Ultrarunning as Rehumanisation
Against this backdrop, ultrarunning is not merely sport. It is a practice of rehumanisation. It offers a way of reclaiming the very capacities that the modern world tends to deny.
What happens to a person who runs 50, 80, 100 or many more kilometers on foot? Not just in physiology, but in psyche, in soul? They become, paradoxically, more human through the demands of the task. Not in spite of the suffering, but through it.
1. Return to the Body
Dehumanisation often begins with disembodiment. We live so much of life in abstraction—screens, language, identity performance. Ultrarunning returns us to the raw material of being: the body. Bones, tendons, breath, sweat. Nothing fake survives the long miles. You are brought back to what is elemental.
2. Recovery of Human Time
Our lives are saturated with speed. Ultrarunning is a rebellion against that tempo. It unfolds across hours and days, not minutes. It teaches patience, rhythm, and the forgotten art of endurance. It reminds us of human time—slow, relational, lived.
3. Shared Suffering and Solidarity
In the ultra community, something beautiful happens: hierarchy falls away. You see a CEO helping a stranger vomit into a bush. You see someone sobbing at an aid station and a complete stranger sitting beside them just to listen. Pain dissolves ego. Suffering creates solidarity. We remember: we are not machines. We are humans. And we belong to one another.
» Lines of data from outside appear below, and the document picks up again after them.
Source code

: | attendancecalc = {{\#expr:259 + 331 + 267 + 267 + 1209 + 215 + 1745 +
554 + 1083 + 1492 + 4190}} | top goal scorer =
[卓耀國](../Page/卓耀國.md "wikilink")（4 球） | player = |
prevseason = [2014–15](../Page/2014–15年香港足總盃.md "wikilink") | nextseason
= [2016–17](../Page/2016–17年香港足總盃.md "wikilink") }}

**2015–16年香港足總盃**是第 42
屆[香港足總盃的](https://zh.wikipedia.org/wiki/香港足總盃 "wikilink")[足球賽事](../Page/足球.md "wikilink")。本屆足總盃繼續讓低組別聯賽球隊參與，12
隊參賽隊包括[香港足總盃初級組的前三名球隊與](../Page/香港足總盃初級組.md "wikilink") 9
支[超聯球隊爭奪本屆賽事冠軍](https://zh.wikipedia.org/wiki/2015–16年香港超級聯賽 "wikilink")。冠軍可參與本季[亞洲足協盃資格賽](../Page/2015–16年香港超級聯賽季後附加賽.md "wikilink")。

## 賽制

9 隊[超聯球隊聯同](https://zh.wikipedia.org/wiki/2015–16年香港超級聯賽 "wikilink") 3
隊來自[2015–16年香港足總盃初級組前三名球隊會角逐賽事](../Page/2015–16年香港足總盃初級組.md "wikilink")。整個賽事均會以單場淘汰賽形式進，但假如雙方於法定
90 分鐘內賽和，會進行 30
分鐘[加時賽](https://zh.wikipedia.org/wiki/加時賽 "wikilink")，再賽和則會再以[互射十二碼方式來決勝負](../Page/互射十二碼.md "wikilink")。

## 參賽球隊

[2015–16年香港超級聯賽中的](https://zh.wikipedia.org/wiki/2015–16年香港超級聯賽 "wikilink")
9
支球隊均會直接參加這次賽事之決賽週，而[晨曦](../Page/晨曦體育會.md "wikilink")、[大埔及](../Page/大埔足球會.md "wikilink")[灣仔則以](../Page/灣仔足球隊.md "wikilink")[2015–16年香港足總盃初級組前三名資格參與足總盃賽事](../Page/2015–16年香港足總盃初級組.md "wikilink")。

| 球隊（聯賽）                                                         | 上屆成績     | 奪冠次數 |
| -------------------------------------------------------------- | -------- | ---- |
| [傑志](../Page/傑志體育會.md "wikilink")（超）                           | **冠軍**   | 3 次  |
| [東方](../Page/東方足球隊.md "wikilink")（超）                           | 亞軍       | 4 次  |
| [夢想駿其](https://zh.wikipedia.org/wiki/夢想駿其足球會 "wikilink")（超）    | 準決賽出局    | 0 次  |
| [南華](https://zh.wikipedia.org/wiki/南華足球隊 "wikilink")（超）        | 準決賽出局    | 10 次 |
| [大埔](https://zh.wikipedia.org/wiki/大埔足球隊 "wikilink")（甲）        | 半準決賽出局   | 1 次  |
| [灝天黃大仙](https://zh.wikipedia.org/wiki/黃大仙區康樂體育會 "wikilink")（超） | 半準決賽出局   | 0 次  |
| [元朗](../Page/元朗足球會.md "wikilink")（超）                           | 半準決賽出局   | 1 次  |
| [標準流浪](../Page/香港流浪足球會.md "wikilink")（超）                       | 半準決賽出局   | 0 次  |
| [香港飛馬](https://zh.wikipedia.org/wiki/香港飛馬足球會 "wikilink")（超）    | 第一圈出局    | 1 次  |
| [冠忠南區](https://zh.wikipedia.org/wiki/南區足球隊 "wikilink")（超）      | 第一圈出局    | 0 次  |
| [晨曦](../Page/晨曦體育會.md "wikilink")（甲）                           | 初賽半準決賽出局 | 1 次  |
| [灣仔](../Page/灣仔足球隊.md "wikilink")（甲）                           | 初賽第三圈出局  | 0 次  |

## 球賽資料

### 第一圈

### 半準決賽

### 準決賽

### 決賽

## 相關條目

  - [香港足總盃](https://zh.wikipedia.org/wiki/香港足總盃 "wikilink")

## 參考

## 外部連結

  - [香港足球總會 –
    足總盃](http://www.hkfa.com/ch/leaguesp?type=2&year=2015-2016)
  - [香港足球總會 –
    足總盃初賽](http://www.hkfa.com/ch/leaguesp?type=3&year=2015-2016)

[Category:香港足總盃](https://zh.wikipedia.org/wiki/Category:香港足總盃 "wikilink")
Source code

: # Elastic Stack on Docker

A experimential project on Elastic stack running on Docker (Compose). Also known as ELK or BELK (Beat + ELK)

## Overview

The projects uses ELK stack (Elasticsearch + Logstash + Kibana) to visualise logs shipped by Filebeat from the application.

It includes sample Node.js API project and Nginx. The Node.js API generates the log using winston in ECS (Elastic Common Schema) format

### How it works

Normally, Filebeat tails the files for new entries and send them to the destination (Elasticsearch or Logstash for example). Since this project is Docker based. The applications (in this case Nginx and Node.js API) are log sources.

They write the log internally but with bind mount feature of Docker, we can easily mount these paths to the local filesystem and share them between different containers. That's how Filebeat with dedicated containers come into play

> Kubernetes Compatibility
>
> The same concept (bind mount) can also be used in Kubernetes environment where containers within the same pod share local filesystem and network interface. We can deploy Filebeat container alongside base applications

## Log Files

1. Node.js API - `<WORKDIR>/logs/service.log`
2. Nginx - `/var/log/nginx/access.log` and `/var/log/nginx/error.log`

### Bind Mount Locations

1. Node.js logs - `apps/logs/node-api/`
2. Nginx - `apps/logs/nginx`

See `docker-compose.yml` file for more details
4. Vulnerability as Strength
Most sports are about domination. Ultrarunning is about surrender. You surrender to the terrain, to the weather, to the unknown within yourself. You encounter doubt, fear, fatigue—and keep moving. This is not weakness. It is a form of resilient vulnerability. And it’s deeply human.
5. Nature as Mirror
Especially on trail or mountain courses, ultrarunning reintroduces the runner to the earth. We don’t run over nature—we run with it. The terrain becomes teacher, the weather a dialogue partner. You realise: your humanity is not separate from ecology. It is nested within it.
Performance as Human Presence
In this framework, performance is no longer about domination, speed, or spectacle. It becomes a form of presence. A way of being fully alive, fully connected, fully accountable to what is real. Performance is how we meet the world honestly—with body, mind, and heart aligned.
As a coach, I am not interested in merely creating faster athletes. I want to guide people back to themselves. Back to their capacity to feel, to choose, to endure, to connect, to listen. Ultrarunning becomes the medium. The real outcome is not time on the clock—it’s depth of presence.